Afghanistan: At least 14 civilians killed across three provinces

Violence continues to escalate in Afghanistan despite continuing peace efforts with 573 Afghan civilians killed in the first quarter of the year.

Afghan security officials inspect the scene of a bomb blast in Kabul, Afghanistan [File: Hedayatullah Amid/EPA]

At least 14 people have been killed in attacks across three Afghan provinces in the last 24 hours as violent conflict continues in the country despite continuing peace efforts.

In capital Kabul, unknown gunmen killed four policemen, a university lecturer, and a government employee in three separate incidents, police spokesman Ferdows Faramarz said on Saturday.

Two of the incidents happened on Saturday while the third one took place on Friday evening, according to the police.

Targeted killings are on the rise in Kabul where security forces, government employees, activists, and journalists are often the targets.

There has been no claim of responsibility for the majority of the attacks happening in the Afghan capital.

In the country’s southeastern Ghazni province, at least four civilians were killed in a roadside bomb blast, local officials said.

Two other civilians were wounded when the bomb hit their vehicle as they drove in the provincial capital, the governor’s spokesman Wahidullah Jumazada said.

In southern Kandahar province, at least four civilians were killed on Friday afternoon and three wounded when another roadside bomb in Arghandab district exploded, provincial police spokesman Jamal Barakzai told ToloNews.

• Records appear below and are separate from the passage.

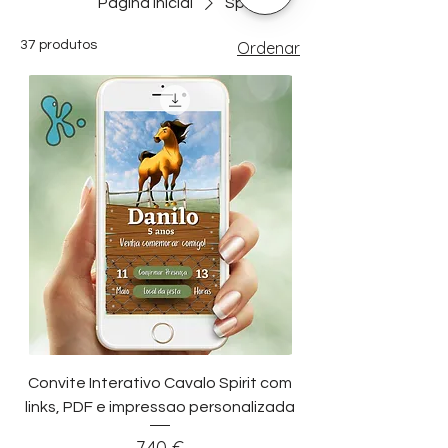
Página inicial
Spirit
37 produtos
Ordenar
Convite Interativo Cavalo Spirit com
links, PDF e impressao personalizada
Preço
7,40 €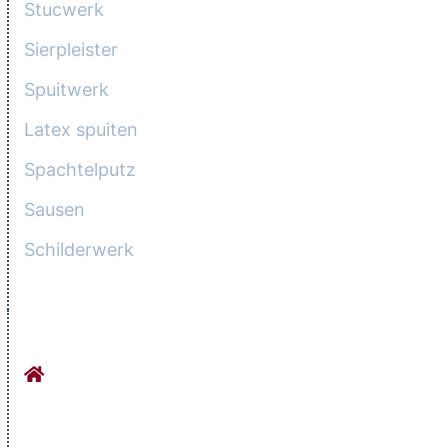
Stucwerk
Sierpleister
Spuitwerk
Latex spuiten
Spachtelputz
Sausen
Schilderwerk
CONTACTGEGEVENS
Stucadoorsbedrijf Orhan Werkhovenseweg
9
3984 LG Odijk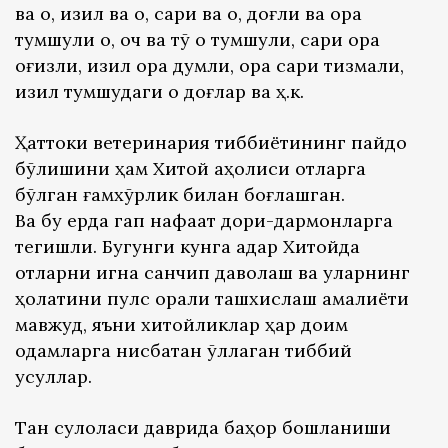
ва оқ, қизил ва оқ, сариқ ва оқ, доғли ва қора
тумшуқли оқ, оч ва тўқ оқ тумшуқли, сариқ қора
оғизли, қизил қора думли, қора сариқ тизмали,
қизил тумшуқдаги оқ доғлар ва ҳ.к.
Ҳаттоки ветеринария тиббиётининг пайдо
бўлишини ҳам Хитой аҳолиси отларга
бўлган ғамхўрлик билан боғлашган.
Ва бу ерда гап нафақат дори-дармонларга
тегишли. Бугунги кунга қадар Хитойда
отларни игна санчип даволаш ва уларнинг
ҳолатини пулс орқали ташхислаш амалиёти
мавжуд, яъни хитойликлар ҳар доим
одамларга нисбатан қўллаган тиббий
усуллар.
Тан сулоласи даврида баҳор бошланиши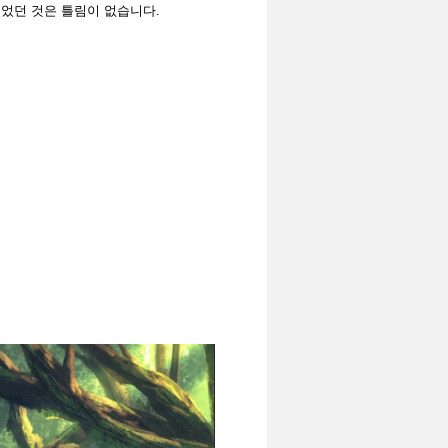
있었던 것은 틀림이 없습니다.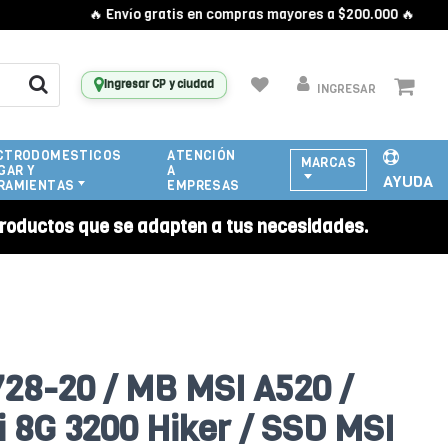
🔥 Envío gratis en compras mayores a $200.000 🔥
Ingresar CP y ciudad
INGRESAR
CTRODOMESTICOS
ATENCIÓN
MARCAS
GAR Y
A
AYUDA
RAMIENTAS
EMPRESAS
roductos que se adapten a tus necesidades.
728-20 / MB MSI A520 /
8G 3200 Hiker / SSD MSI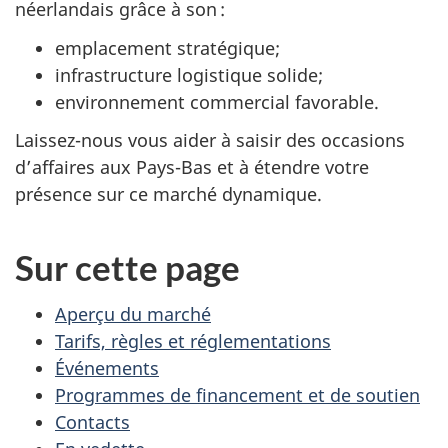
néerlandais grâce à son :
emplacement stratégique;
infrastructure logistique solide;
environnement commercial favorable.
Laissez-nous vous aider à saisir des occasions
d’affaires aux Pays-Bas et à étendre votre
présence sur ce marché dynamique.
Sur cette page
Aperçu du marché
Tarifs, règles et réglementations
Événements
Programmes de financement et de soutien
Contacts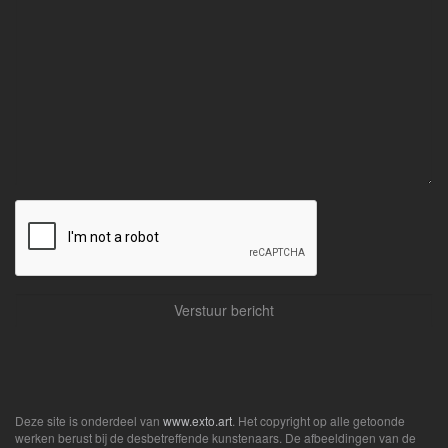
Deze site is onderdeel van
www.exto.art
. Het copyright op alle getoonde
werken berust bij de desbetreffende kunstenaars. De afbeeldingen van de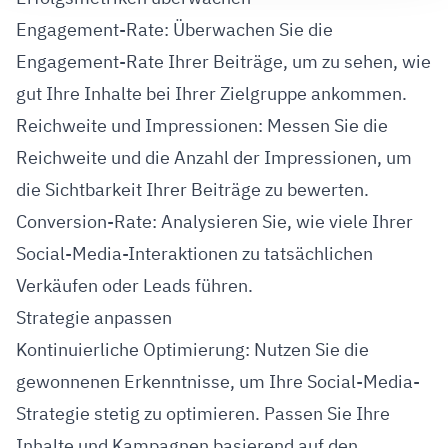
Engagement-Rate: Überwachen Sie die
Engagement-Rate Ihrer Beiträge, um zu sehen, wie
gut Ihre Inhalte bei Ihrer Zielgruppe ankommen.
Reichweite und Impressionen: Messen Sie die
Reichweite und die Anzahl der Impressionen, um
die Sichtbarkeit Ihrer Beiträge zu bewerten.
Conversion-Rate: Analysieren Sie, wie viele Ihrer
Social-Media-Interaktionen zu tatsächlichen
Verkäufen oder Leads führen.
Strategie anpassen
Kontinuierliche Optimierung: Nutzen Sie die
gewonnenen Erkenntnisse, um Ihre Social-Media-
Strategie stetig zu optimieren. Passen Sie Ihre
Inhalte und Kampagnen basierend auf den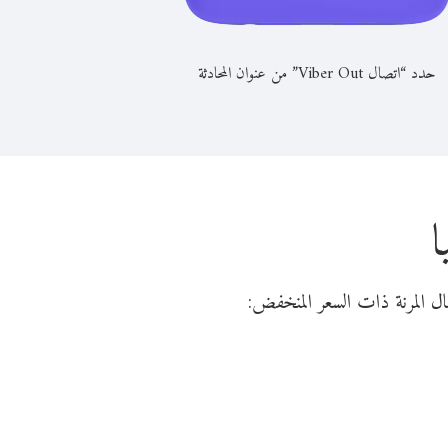
حدد “اتصال Viber Out” من عنوان المحادثة
ا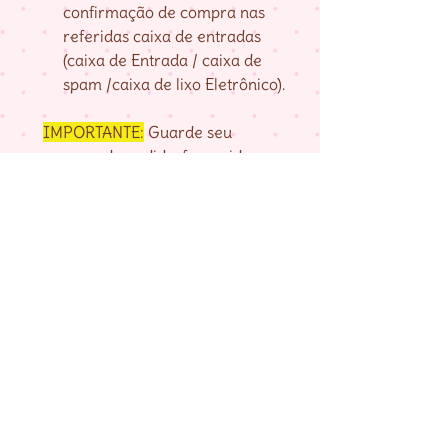
confirmação de compra nas
referidas caixa de entradas
(caixa de Entrada / caixa de
spam /caixa de lixo Eletrônico).
IMPORTANTE:
Guarde seu
numero de pedido, fornecido na
página de agradecimento do
checkout até baixar as matrizes,
pois é com ele que localizo a sua
compra.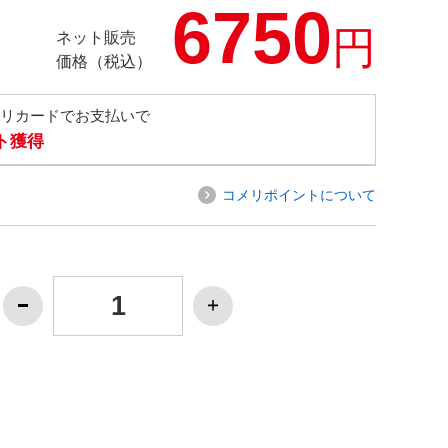
6750
円
ネット販売
価格（税込）
メリカードでお支払いで
ト獲得
コメリポイントについて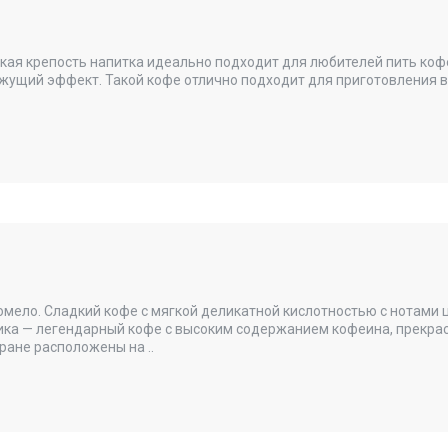
окая крепость напитка идеально подходит для любителей пить кофе
жущий эффект. Такой кофе отлично подходит для приготовления в 
помело. Сладкий кофе с мягкой деликатной кислотностью с нотами 
бика — легендарный кофе с высоким содержанием кофеина, прекрас
ране расположены на ..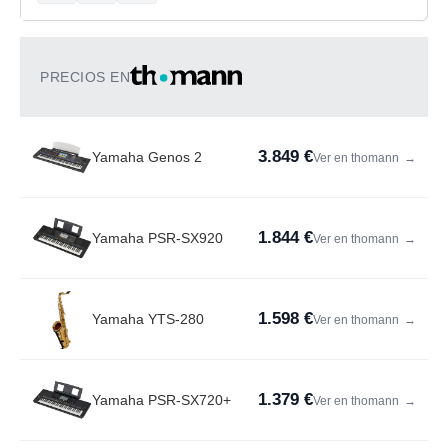
PRECIOS EN
3.849 €
Yamaha Genos 2
Ver en thomann
→
1.844 €
Yamaha PSR-SX920
Ver en thomann
→
1.598 €
Yamaha YTS-280
Ver en thomann
→
1.379 €
Yamaha PSR-SX720+
Ver en thomann
→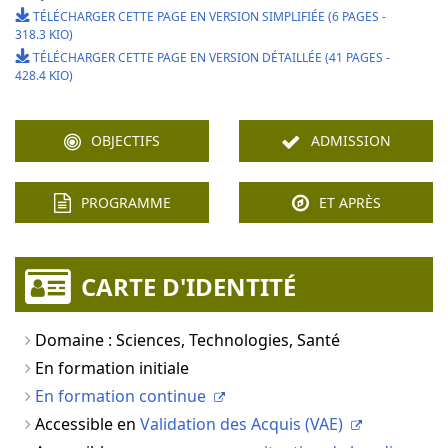
TÉLÉCHARGER CETTE PAGE EN VERSION SIMPLIFIÉE (6 PAGES -
318.3 KIO)
TÉLÉCHARGER CETTE PAGE EN VERSION DÉTAILLÉE (41 PAGES -
428.4 KIO)
OBJECTIFS
ADMISSION
PROGRAMME
ET APRÈS
CARTE D'IDENTITÉ
Domaine : Sciences, Technologies, Santé
En formation initiale
En formation continue
Accessible en
Validation des Acquis (VAE)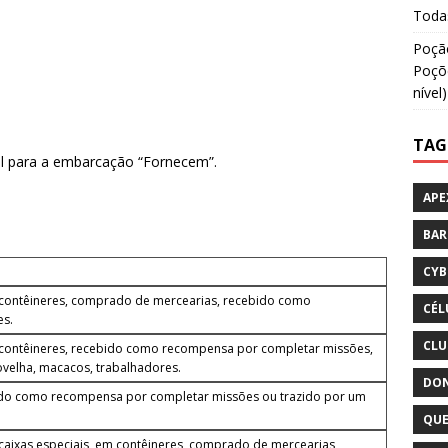
Todas
Poção
Poçõe
nível)
TAG
l para a embarcação “Fornecem”.
APE
BA
CYB
contêineres, comprado de mercearias, recebido como
CÉL
es.
CLU
contêineres, recebido como recompensa por completar missões,
 ovelha, macacos, trabalhadores.
DON
tido como recompensa por completar missões ou trazido por um
QUE
aixas especiais, em contêineres, comprado de mercearias,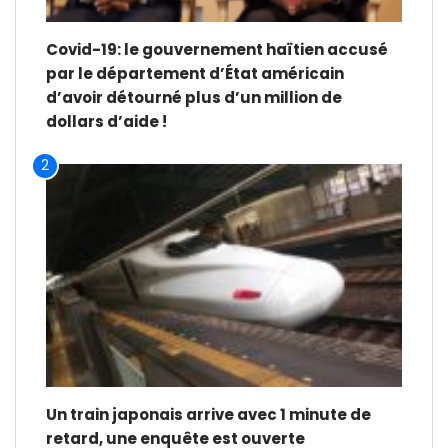
Covid-19: le gouvernement haïtien accusé
par le département d’État américain
d’avoir détourné plus d’un million de
dollars d’aide !
2
Un train japonais arrive avec 1 minute de
retard, une enquête est ouverte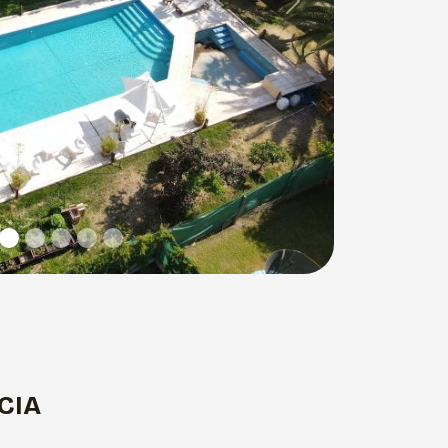
Next
CIA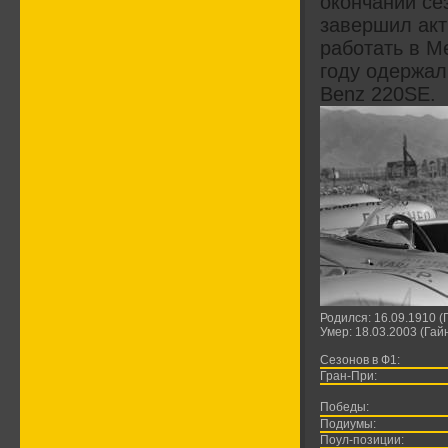
окончании се
завершил акт
работать в Me
году одержал
Benz 220SE.
Родился: 16.09.1910 (
Умер: 18.03.2003 (Га
Сезонов в Ф1:
Гран-При:
Победы:
Подиумы:
Поул-позиции: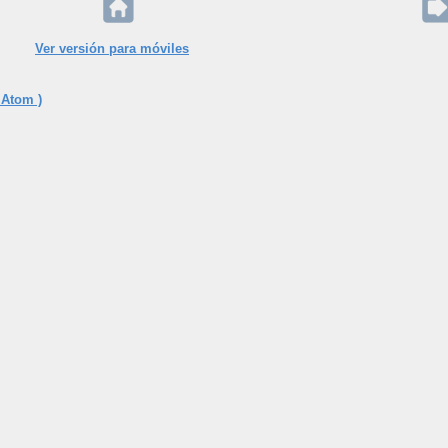
Ver versión para móviles
 Atom )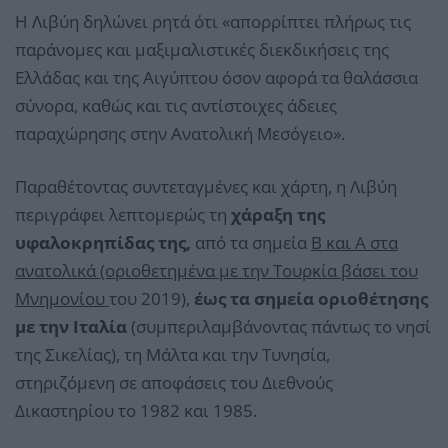
Η Λιβύη δηλώνει ρητά ότι «απορρίπτει πλήρως τις
παράνομες και μαξιμαλιστικές διεκδικήσεις της
Ελλάδας και της Αιγύπτου όσον αφορά τα θαλάσσια
σύνορα, καθώς και τις αντίστοιχες άδειες
παραχώρησης στην Ανατολική Μεσόγειο».
Παραθέτοντας συντεταγμένες και χάρτη, η Λιβύη
περιγράφει λεπτομερώς τη
χάραξη της
υφαλοκρηπίδας της,
από τα σημεία
Β και Α στα
ανατολικά (οριοθετημένα με την Τουρκία βάσει του
Μνημονίου
του 2019),
έως τα σημεία οριοθέτησης
με την Ιταλία
(συμπεριλαμβάνοντας πάντως το νησί
της Σικελίας), τη Μάλτα και την Τυνησία,
στηριζόμενη σε αποφάσεις του Διεθνούς
Δικαστηρίου το 1982 και 1985.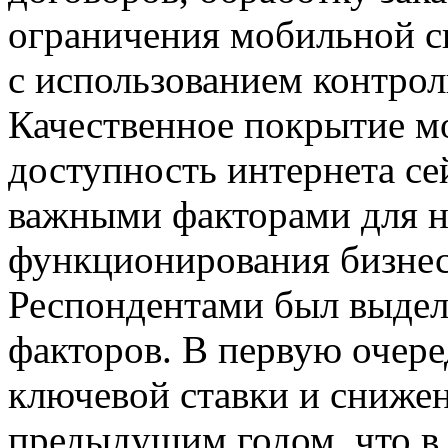
ограничения мобильной св
с использованием контро
Качественное покрытие м
доступность интернета се
важными факторами для 
функционирования бизнес
Респондентами был выдел
факторов. В первую очере
ключевой ставки и сниже
предыдущим годом, что в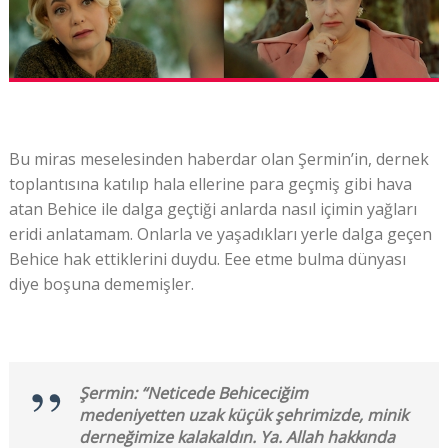
Bu miras meselesinden haberdar olan Şermin’in, dernek
toplantısına katılıp hala ellerine para geçmiş gibi hava
atan Behice ile dalga geçtiği anlarda nasıl içimin yağları
eridi anlatamam. Onlarla ve yaşadıkları yerle dalga geçen
Behice hak ettiklerini duydu. Eee etme bulma dünyası
diye boşuna dememişler.
Şermin: “Neticede Behiceciğim
medeniyetten uzak küçük şehrimizde, minik
derneğimize kalakaldın. Ya. Allah hakkında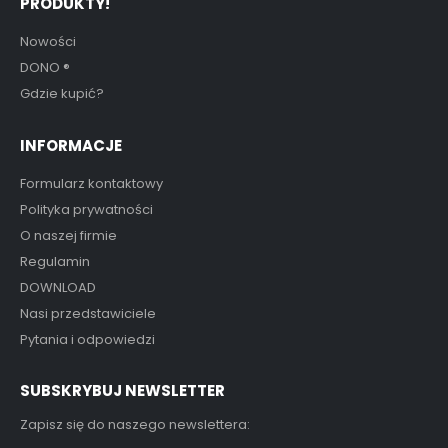
PRODUKTY!
Nowości
DONO
®
Gdzie kupić?
INFORMACJE
Formularz kontaktowy
Polityka prywatności
O naszej firmie
Regulamin
DOWNLOAD
Nasi przedstawiciele
Pytania i odpowiedzi
SUBSKRYBUJ NEWSLETTER
Zapisz się do naszego newslettera: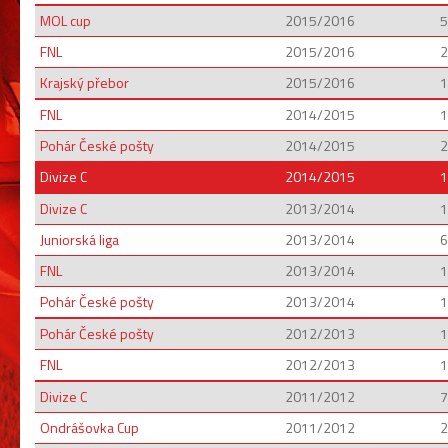
MOL cup
2015/2016
5
FNL
2015/2016
2
Krajský přebor
2015/2016
1
FNL
2014/2015
1
Pohár České pošty
2014/2015
2
Divize C
2014/2015
1
Divize C
2013/2014
1
Juniorská liga
2013/2014
6
FNL
2013/2014
1
Pohár České pošty
2013/2014
1
Pohár České pošty
2012/2013
1
FNL
2012/2013
1
Divize C
2011/2012
7
Ondrášovka Cup
2011/2012
2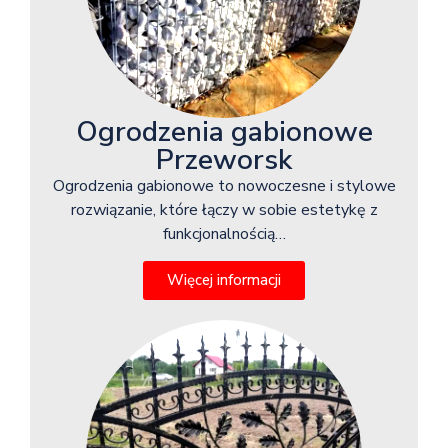
Ogrodzenia gabionowe
Przeworsk
Ogrodzenia gabionowe to nowoczesne i stylowe
rozwiązanie, które łączy w sobie estetykę z
funkcjonalnością…
Więcej informacji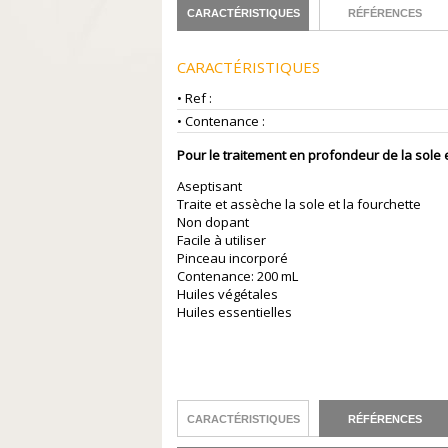
CARACTÉRISTIQUES
RÉFÉRENCES
CARACTÉRISTIQUES
• Ref :
• Contenance :
Pour le traitement en profondeur de la sole e
Aseptisant
Traite et assèche la sole et la fourchette
Non dopant
Facile à utiliser
Pinceau incorporé
Contenance: 200 mL
Huiles végétales
Huiles essentielles
CARACTÉRISTIQUES
RÉFÉRENCES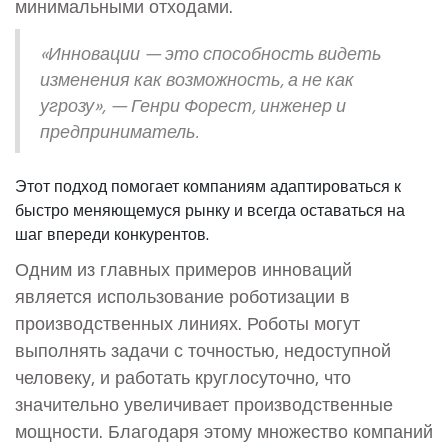
минимальными отходами.
«Инновации — это способность видеть
изменения как возможность, а не как
угрозу», — Генри Форест, инженер и
предприниматель.
Этот подход помогает компаниям адаптироваться к
быстро меняющемуся рынку и всегда оставаться на
шаг впереди конкурентов.
Одним из главных примеров инноваций
является использование роботизации в
производственных линиях. Роботы могут
выполнять задачи с точностью, недоступной
человеку, и работать круглосуточно, что
значительно увеличивает производственные
мощности. Благодаря этому множество компаний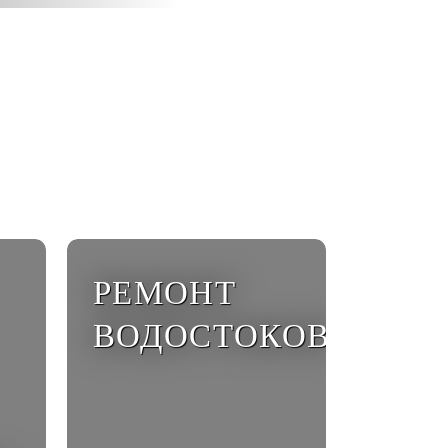
РЕМОНТ
ВОДОСТОКОВ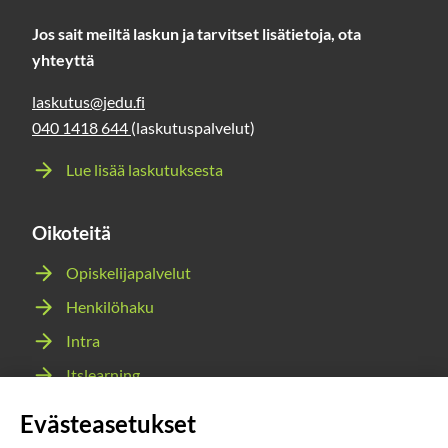
Jos sait meiltä laskun ja tarvitset lisätietoja, ota
yhteyttä
laskutus@jedu.fi
040 1418 644
(laskutuspalvelut)
Lue lisää laskutuksesta
Oikoteitä
Opiskelijapalvelut
Henkilöhaku
Intra
Itslearning
Webmail
Evästeasetukset
Wilma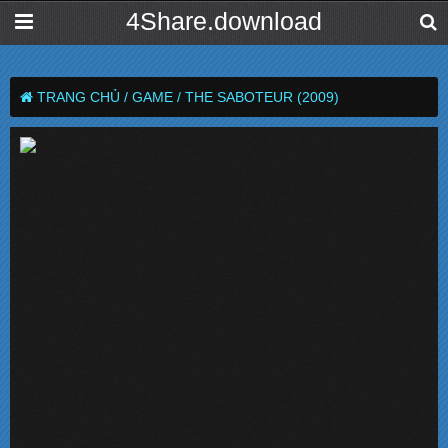
4Share.download
TRANG CHỦ /
GAME /
THE SABOTEUR (2009)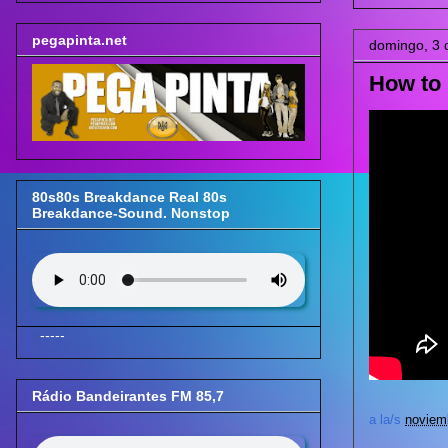
pegapinta.net
domingo, 3 
How to 
80s80s Breakdance Real 80s
Breakdance-Sound. Nonstop
-----
Rádio Bandeirantes FM 85,7
a la/s
noviem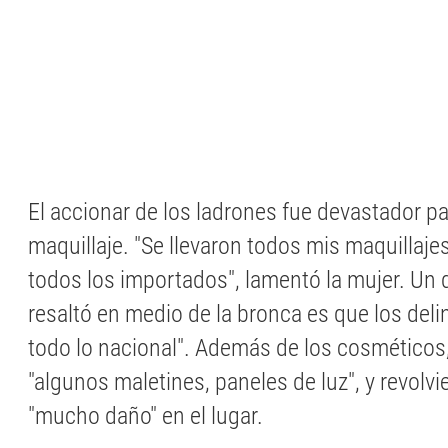
El accionar de los ladrones fue devastador pa
maquillaje. "Se llevaron todos mis maquillaj
todos los importados", lamentó la mujer. Un 
resaltó en medio de la bronca es que los del
todo lo nacional". Además de los cosméticos,
"algunos maletines, paneles de luz", y revolv
"mucho daño" en el lugar.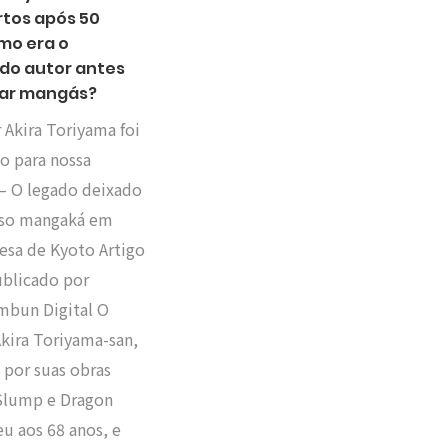
tos após 50
mo era o
 do autor antes
car mangás?
 Akira Toriyama foi
o para nossa
– O legado deixado
oso mangaká em
sa de Kyoto Artigo
ublicado por
mbun Digital O
kira Toriyama-san,
 por suas obras
Slump e Dragon
ceu aos 68 anos, e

Local officials blamed the Taliban for the explosion, but no group has claimed responsibility.

Civilian casualties in the country rose 29 percent in the first quarter of the year, the United Nations said in a report last week, with 573 Afghan civilians killed and 1,210 wounded.

“Of particular concern is the 37 percent increase in the number of women killed and injured, and a 23 percent increase in child casualties compared with the first quarter of 2020,” according to the report.

The Taliban had earlier refused to attend any peace summits until all foreign forces were pulled out of Afghanistan.

The Taliban and the United States last year agreed that all foreign forces would be withdrawn from Afghanistan by May 1, a date that was pushed back last week by US President Joe Biden.

The Taliban ruled Afghanistan from 1996 to 2001, when they were removed by US-led forces.

Since then, they have waged a long-running armed uprising and still control swaths of territory.